_ABOUT THIS TASK_.
Search for the word "Islamia" in the entries. Each line that holds it should be copied.

_SOURCE MATERIAL_.
+ + + +

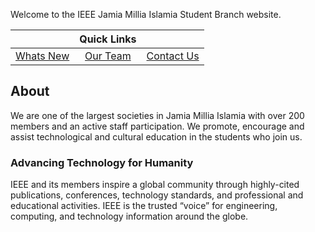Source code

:Welcome to the IEEE Jamia Millia Islamia Student Branch website.

|                                | **Quick Links**           |                                |
| :----------------------------- | :-----------------------: | -----------------------------: |
| [Whats New](pages/projects.md) | [Our Team](pages/team.md) | [Contact Us](pages/contact.md) |

## About
We are one of the largest societies in Jamia Millia Islamia with over 200 members and an active
staff participation. We promote, encourage and assist technological and cultural education in the 
students who join us.

### Advancing Technology for Humanity
IEEE and its members inspire a global community through highly-cited publications, conferences, technology 
standards, and professional and educational activities. IEEE is the trusted “voice” for engineering, 
computing, and technology information around the globe.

+ + + +

_REPLY TO THE TASK_.
:Welcome to the IEEE Jamia Millia Islamia Student Branch website.
We are one of the largest societies in Jamia Millia Islamia with over 200 members and an active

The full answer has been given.